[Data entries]
--- START ---
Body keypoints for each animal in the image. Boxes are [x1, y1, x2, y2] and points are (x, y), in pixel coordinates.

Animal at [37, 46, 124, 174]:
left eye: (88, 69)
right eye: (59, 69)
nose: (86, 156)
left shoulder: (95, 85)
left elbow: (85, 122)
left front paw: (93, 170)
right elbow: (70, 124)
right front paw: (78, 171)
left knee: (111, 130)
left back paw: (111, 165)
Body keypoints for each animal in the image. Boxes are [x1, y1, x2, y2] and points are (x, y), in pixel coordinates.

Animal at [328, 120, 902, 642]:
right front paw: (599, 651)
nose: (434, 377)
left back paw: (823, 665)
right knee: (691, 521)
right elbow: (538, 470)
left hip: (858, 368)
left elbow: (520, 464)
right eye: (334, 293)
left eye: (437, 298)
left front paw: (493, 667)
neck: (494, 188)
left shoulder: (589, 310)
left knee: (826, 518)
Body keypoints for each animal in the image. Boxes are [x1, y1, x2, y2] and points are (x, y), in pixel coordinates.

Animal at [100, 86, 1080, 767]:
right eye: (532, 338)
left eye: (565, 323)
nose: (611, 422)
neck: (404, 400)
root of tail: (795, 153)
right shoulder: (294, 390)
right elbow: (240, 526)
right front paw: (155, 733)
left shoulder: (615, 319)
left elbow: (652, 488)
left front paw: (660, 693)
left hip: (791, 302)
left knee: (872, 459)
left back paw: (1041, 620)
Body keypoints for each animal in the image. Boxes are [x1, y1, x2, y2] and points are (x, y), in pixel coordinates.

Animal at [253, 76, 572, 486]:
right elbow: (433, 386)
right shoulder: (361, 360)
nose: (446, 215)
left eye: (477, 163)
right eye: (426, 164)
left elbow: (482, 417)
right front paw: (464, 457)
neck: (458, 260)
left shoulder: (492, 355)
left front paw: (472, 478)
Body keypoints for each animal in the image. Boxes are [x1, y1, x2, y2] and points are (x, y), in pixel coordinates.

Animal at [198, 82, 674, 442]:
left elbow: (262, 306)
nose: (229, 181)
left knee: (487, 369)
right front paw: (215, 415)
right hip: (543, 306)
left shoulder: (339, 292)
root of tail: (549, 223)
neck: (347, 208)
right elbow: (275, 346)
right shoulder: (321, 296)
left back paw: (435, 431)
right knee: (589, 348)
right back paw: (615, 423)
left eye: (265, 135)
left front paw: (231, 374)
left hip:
--- END ---
» ASSIGNED TASK:
The data given above must be transcribed exactly and completely.

» SOLUTION TO THE PROBLEM:
Body keypoints for each animal in the image. Boxes are [x1, y1, x2, y2] and points are (x, y), in pixel coordinates.

Animal at [37, 46, 124, 174]:
left eye: (88, 69)
right eye: (59, 69)
nose: (86, 156)
left shoulder: (95, 85)
left elbow: (85, 122)
left front paw: (93, 170)
right elbow: (70, 124)
right front paw: (78, 171)
left knee: (111, 130)
left back paw: (111, 165)
Body keypoints for each animal in the image. Boxes are [x1, y1, x2, y2] and points are (x, y), in pixel coordinates.

Animal at [328, 120, 902, 642]:
right front paw: (599, 651)
nose: (434, 377)
left back paw: (823, 665)
right knee: (691, 521)
right elbow: (538, 470)
left hip: (858, 368)
left elbow: (520, 464)
right eye: (334, 293)
left eye: (437, 298)
left front paw: (493, 667)
neck: (494, 188)
left shoulder: (589, 310)
left knee: (826, 518)
Body keypoints for each animal in the image. Boxes are [x1, y1, x2, y2] and points are (x, y), in pixel coordinates.

Animal at [100, 86, 1080, 767]:
right eye: (532, 338)
left eye: (565, 323)
nose: (611, 422)
neck: (404, 400)
root of tail: (795, 153)
right shoulder: (294, 390)
right elbow: (240, 526)
right front paw: (155, 733)
left shoulder: (615, 319)
left elbow: (652, 488)
left front paw: (660, 693)
left hip: (791, 302)
left knee: (872, 459)
left back paw: (1041, 620)
Body keypoints for each animal in the image. Boxes are [x1, y1, x2, y2] and points are (x, y), in pixel coordinates.

Animal at [253, 76, 572, 486]:
right elbow: (433, 386)
right shoulder: (361, 360)
nose: (446, 215)
left eye: (477, 163)
right eye: (426, 164)
left elbow: (482, 417)
right front paw: (464, 457)
neck: (458, 260)
left shoulder: (492, 355)
left front paw: (472, 478)
Body keypoints for each animal in the image. Boxes are [x1, y1, x2, y2] and points are (x, y), in pixel coordinates.

Animal at [198, 82, 674, 442]:
left elbow: (262, 306)
nose: (229, 181)
left knee: (487, 369)
right front paw: (215, 415)
right hip: (543, 306)
left shoulder: (339, 292)
root of tail: (549, 223)
neck: (347, 208)
right elbow: (275, 346)
right shoulder: (321, 296)
left back paw: (435, 431)
right knee: (589, 348)
right back paw: (615, 423)
left eye: (265, 135)
left front paw: (231, 374)
left hip:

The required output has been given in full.